So … that kid of yours just announced that s/he is off to spend the summer bumming around the Mediterranean. Don’t panic – they’re not (maybe) going to do all the things you did that fateful year, 1976 or 83 or whatever - instead, tell them if they just do one small favor you’ll forgive them their indiscretions. They MUST stop by the island of Chios or the Turkish city of Cesme and pick you up a kilo of mastic.
Mastic is the sap of a tree that grows in those two places. Packaged as a gooey syrup, it’s a wonderfully weird, sweet and spicy stuff which I LOVE to put atop sticky cinnamon/pecan buns. Unfortunately the last time I was able to do so was a Christmas party in 2009; I ran out shortly thereafter.
Fast forward to early this month, when my wife arrived home from 9 days in Izmir with, you guessed it, four 250-gram tubs in her luggage. (Full disclosure – we don’t think it’s illegal to bring mastic in). Since then I’ve been searching for a new way to use some.
I came up with a strong contender yesterday: deconstructed “Asian” nut dumplings.
Deconstructed? Well, yes … Asian dumplings are supposed to be savory, not sweet. If I hand you what looks like a pork-filled Chinese potsticker and you bite down on nuts, sweetness and a spice bouquet that tastes like a combination of nutmeg, cinnamon, vanilla, pine resin and a hint of hashish, your brain/taste bud connection is going to seriously misfire.
Realizing this, the first thing I did was re-construct, not de-construct. I made the dumpling sticky on the outside (so the fingers knew the treat would be sweet) and gave it an unmistakable sugar-scent by adding maple syrup to the brazing water. However, the dumplings were still not right – they were simply too big. Thumb sized is huge for food as sweet as mastic. That’s when I decided to not only make them smaller, but to open them up – deconstruct them.
I enriched the dough as one more way of instructing the body that these sticky discs were dessert, added prune juice to cut the bitter flavors that come with whole grains, and left out leavening so the “dumpling” would have a chewy texture. Ivory Teff flour augmented the mastic’s spiciness, and walnut oil became my choice for sautéing.
The results are … interesting: discs the size of silver dollar pancakes, but heavier. They’re a mystifying cross of oriental flavors whacked new-world-ish with maple syrup. I have no idea what to call them – sticky discs maybe (???).
I do suggest that when your kid comes home with the mastic you don’t allocate more than a tablespoon or two to sticky discs. They won’t appeal to everyone’s taste. Those who like them will be ecstatic, though, to find themselves in the company of those who don’t. Mastic is like that – love it or hate it, there’s no middle ground.
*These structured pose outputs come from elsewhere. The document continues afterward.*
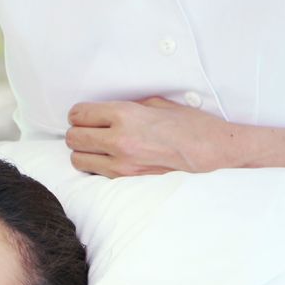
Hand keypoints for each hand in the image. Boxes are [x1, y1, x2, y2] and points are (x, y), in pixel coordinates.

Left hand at [66, 97, 240, 177]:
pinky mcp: (125, 180)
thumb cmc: (188, 124)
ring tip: (98, 147)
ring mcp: (121, 163)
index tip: (84, 116)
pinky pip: (94, 173)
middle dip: (78, 132)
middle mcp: (119, 139)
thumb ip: (125, 107)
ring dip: (83, 152)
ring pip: (77, 159)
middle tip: (89, 131)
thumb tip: (103, 112)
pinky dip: (96, 166)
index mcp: (125, 115)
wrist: (211, 152)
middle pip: (73, 138)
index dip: (79, 114)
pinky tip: (108, 159)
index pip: (79, 114)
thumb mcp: (155, 104)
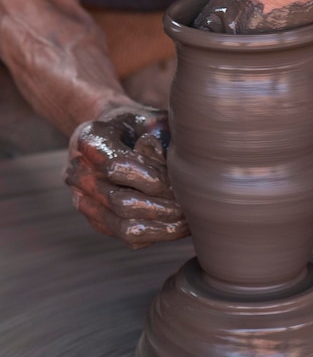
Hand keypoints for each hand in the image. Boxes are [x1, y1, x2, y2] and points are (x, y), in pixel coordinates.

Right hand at [65, 106, 188, 247]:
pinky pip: (129, 238)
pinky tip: (180, 226)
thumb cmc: (140, 126)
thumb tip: (164, 158)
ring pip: (124, 227)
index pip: (117, 167)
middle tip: (190, 204)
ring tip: (189, 220)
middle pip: (121, 203)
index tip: (179, 180)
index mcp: (89, 140)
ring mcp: (84, 200)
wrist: (116, 135)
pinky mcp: (98, 221)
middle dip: (162, 206)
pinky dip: (159, 234)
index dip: (153, 177)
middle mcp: (78, 173)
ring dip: (162, 226)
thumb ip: (158, 133)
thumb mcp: (151, 118)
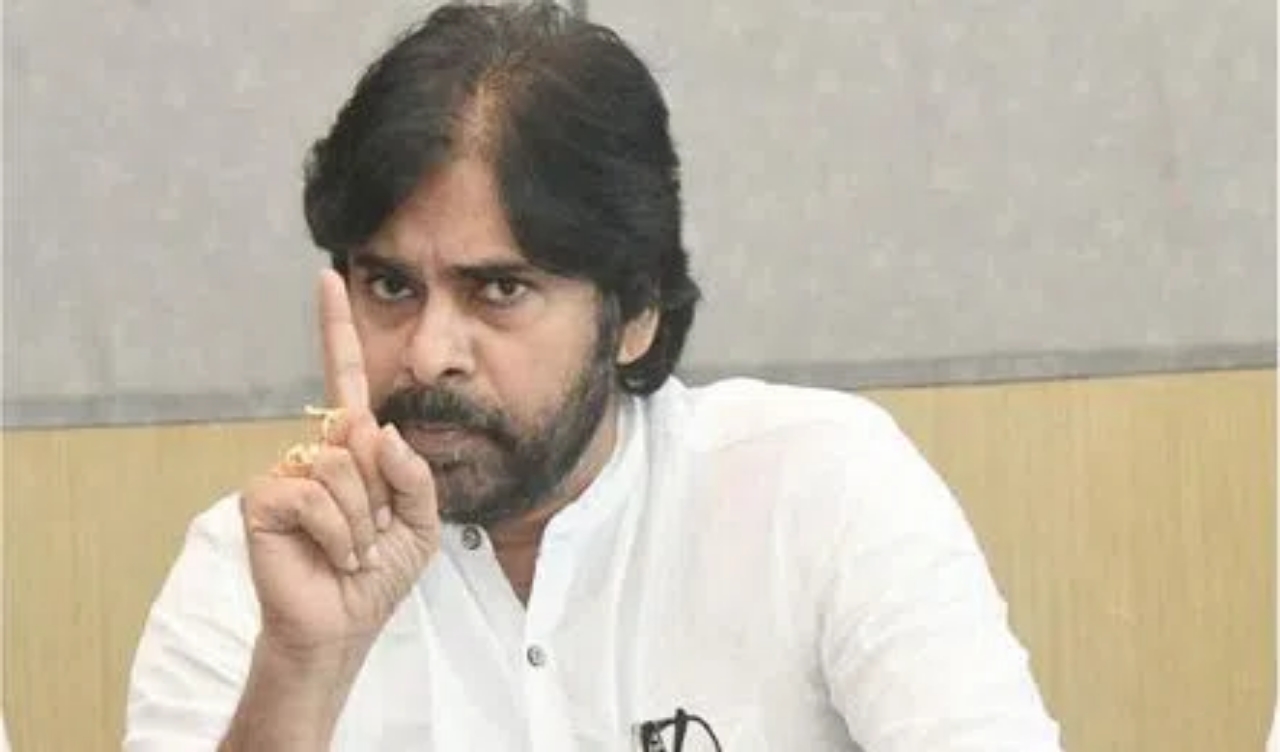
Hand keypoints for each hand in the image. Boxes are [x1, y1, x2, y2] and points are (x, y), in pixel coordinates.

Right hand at [239, 268, 439, 657]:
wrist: (345, 623)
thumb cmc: (378, 572)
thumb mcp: (421, 521)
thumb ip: (413, 473)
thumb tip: (378, 431)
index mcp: (354, 449)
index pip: (347, 381)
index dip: (337, 330)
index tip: (329, 277)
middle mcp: (317, 450)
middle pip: (364, 436)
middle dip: (386, 494)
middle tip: (373, 535)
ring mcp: (287, 472)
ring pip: (344, 467)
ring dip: (364, 521)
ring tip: (352, 549)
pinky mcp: (264, 498)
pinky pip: (316, 494)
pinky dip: (338, 532)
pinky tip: (333, 555)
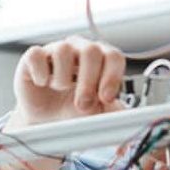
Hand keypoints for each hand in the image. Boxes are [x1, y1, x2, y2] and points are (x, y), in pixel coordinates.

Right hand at [9, 36, 126, 127]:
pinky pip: (36, 55)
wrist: (46, 119)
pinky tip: (43, 83)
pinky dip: (40, 73)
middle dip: (89, 81)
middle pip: (91, 51)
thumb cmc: (75, 109)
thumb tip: (135, 120)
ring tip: (60, 89)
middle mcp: (81, 49)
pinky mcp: (33, 57)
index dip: (111, 77)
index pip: (113, 56)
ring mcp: (56, 50)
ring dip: (62, 78)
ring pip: (63, 51)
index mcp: (102, 59)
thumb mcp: (99, 113)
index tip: (106, 98)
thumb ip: (116, 112)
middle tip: (83, 103)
(PS: one of the great things about measuring ingredients by weight, not volume, is that you can make a small recipe while retaining accurate proportions. Note the approximations for the filling. I’m thinking more tweaking is needed before raising the bar on accuracy.)
Makes about 12 deconstructed dumplings
Ingredients for the discs:
21 grams cassava (tapioca) flour (NOT tapioca starch)
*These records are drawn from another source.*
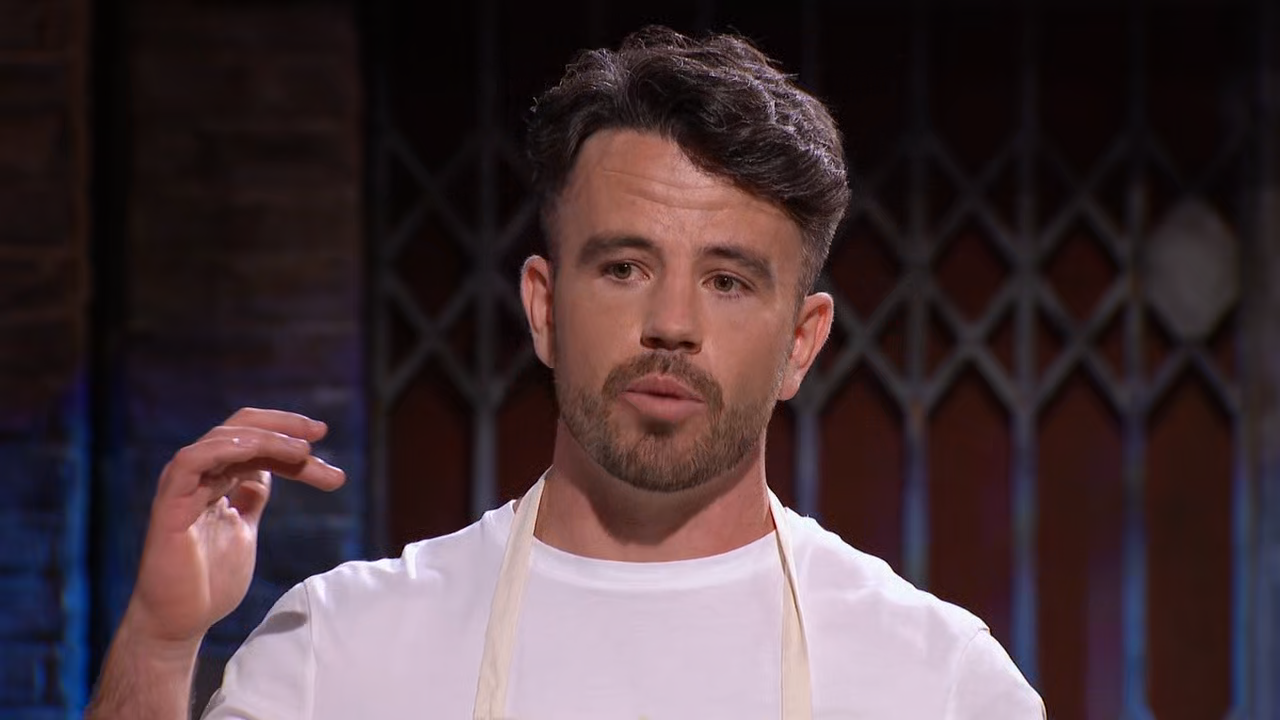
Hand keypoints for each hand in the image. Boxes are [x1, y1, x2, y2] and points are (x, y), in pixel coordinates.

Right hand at [122, 407, 345, 646]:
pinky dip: (225, 448)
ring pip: (223, 440)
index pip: (253, 442)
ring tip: (302, 450)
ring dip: (266, 439)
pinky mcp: (170, 506)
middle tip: (321, 431)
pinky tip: (257, 450)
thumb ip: (251, 498)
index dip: (287, 439)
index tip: (323, 439)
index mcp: (215, 480)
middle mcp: (198, 477)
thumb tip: (268, 472)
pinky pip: (192, 461)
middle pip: (241, 430)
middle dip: (283, 426)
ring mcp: (182, 488)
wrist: (180, 623)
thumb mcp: (243, 529)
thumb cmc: (209, 582)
21 grams Ivory Teff flour (available from Barry Farms)
10 grams unsalted butter
7 grams potato starch
1.5 grams xanthan gum
1 gram potato flour
0.9 grams salt
57 grams water
4 grams prune juice
rice flour for dusting
Ingredients for the “filling”:
@ 1 TBLS Turkish Mastic
6 – 12 walnut halves and/or 2 TBLS pignoli nuts
2 tsp walnut oil for sautéing
@ 1 tsp maple syrup (for brazing)
@ 1 TBLS water (for brazing)
1) Measure and whisk together the disc dry ingredients. Pinch the butter into the dry ingredients as if you were making a pie crust. Add prune juice to water and add both to the flour/butter blend. Stir with a fork until well blended.
2) Dust countertop with the rice flour and turn dough out. It will be thick and a bit sticky but will handle nicely once coated with flour. Press into a rough sheet, then use a rolling pin to flatten to @ 1/8” thick.
3) Use a 1” or 1 1/2” cookie cutter to create discs. Peel these from counter and invert to dust on both sides. Place a 1/4 to 1/2 tsp. dab of mastic on each. Press walnut halves or pignoli nuts into surface.
4) Heat a well-seasoned cast iron frying pan over medium flame until it is about 350 F. Add the walnut oil. Tilt pan around to spread oil into an even layer. Lay the discs on the oil, nut-side up. Allow them to sauté @ 1 minute, or until they are bubbling nicely.
5) Mix maple syrup with brazing water. Pour into frying pan, working to get this under, not on top of, discs. Cover pan immediately and reduce heat to low. Braze 2 minutes.
6) Carefully remove discs (they will be dangerously hot and very sticky) and arrange on a plate. It may be necessary to dust plate with flour and then transfer them to a second plate once they are cool enough to touch. Allow to cool before eating – they are actually better the next day.